Folha de S. Paulo


A privada pública

O tema é controverso, falar dele é quase um tabu. Pouco importam as necessidades fisiológicas humanas, o vaso sanitário e subprodutos derivados estão restritos ao linguajar técnico dos engenheiros civis e profissionais de saúde. Fora desses ambientes qualquer referência a eles ou ao ato de usá-los, mesmo que camuflada por metáforas infantis ou eufemismos de difícil compreensão, é considerada de extremo mau gosto.

As privadas, no entanto, precisam ser discutidas. De buracos no chão sobre córregos nos vilarejos mais pobres aos assentos japoneses com aquecimento automático e botões variados, a tecnologia por trás delas continua praticamente a mesma, reminiscente de um tempo em que se achava que a água era tão infinita quanto o ar ou as florestas. Sentadas ou agachadas ao redor do mundo, bilhões de pessoas contaminam água potável em sanitários variados, para depois gastar fortunas em um processo de limpeza complexo e ineficiente, inconsistente com a carência hídrica contemporânea.

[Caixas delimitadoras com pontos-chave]
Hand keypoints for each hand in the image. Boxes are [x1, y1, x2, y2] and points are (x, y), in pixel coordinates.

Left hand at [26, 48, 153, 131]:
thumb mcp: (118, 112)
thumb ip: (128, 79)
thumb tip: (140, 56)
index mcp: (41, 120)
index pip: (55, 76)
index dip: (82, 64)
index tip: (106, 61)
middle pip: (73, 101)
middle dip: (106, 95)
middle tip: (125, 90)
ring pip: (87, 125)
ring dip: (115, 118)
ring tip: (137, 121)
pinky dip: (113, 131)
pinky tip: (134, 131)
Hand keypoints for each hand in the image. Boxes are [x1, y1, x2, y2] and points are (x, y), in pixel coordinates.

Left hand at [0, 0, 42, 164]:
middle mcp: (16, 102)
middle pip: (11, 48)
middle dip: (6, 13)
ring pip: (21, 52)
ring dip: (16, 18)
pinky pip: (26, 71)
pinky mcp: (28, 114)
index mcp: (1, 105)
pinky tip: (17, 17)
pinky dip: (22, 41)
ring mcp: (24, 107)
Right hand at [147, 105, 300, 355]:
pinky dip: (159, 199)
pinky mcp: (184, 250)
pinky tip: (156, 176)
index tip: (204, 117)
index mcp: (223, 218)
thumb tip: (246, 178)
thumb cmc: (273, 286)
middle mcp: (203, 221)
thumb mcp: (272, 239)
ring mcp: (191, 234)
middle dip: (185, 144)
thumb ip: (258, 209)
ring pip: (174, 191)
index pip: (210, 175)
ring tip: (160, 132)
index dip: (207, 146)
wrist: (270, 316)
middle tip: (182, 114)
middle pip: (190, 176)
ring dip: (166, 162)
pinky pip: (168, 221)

§ Exercícios:
1: No texto sobre as privadas, o que bilhões de pessoas contaminam em sanitários variados?
2: Edite o texto sobre as privadas: comece nas palavras "Folha de S." e pare depois de "extremo mau gosto.", trocando "tabu" por "assunto proibido".
3: Retome o texto sobre as privadas a partir do ponto em que ele termina.
Não é preciso consultar as linhas.

§ Respostas:
1: Água potável.

2:
Folha de S. Paulo


A privada pública

O tema é controverso, falar dele é quase um assunto proibido. Pouco importam as necessidades fisiológicas humanas, o vaso sanitário e subprodutos derivados estão restritos ao linguajar técnico dos engenheiros civis e profissionais de saúde. Fora desses ambientes qualquer referência a eles ou ao ato de usá-los, mesmo que camuflada por metáforas infantis ou eufemismos de difícil compreensão, é considerada de extremo mau gosto.

3:
Mas há indícios de que tecnologia sanitária esteja finalmente evoluindo para além da substituição da coluna de água por um reservatório. Vários condomínios propõem o aproveitamento da água das chuvas, enquanto outros, mais inovadores, sugerem até a reciclagem doméstica. Nenhuma proposta, no entanto, é tão revolucionária quanto a das privadas conectadas.

Sim, você leu direito. Por mais que pareça descabida, a ideia do vaso sanitário online é melhor do que parece à primeira vista. Mista de Internet das Coisas e Computação em Nuvem, a latrina digital deverá ser muito mais do que um simples gadget para carregar o telefone ou substituir o revisteiro enquanto se usa o quartinho. Tampouco deverá ser usada para baixar músicas, assistir a vídeos ou ampliar o tempo de uso, já tão longo.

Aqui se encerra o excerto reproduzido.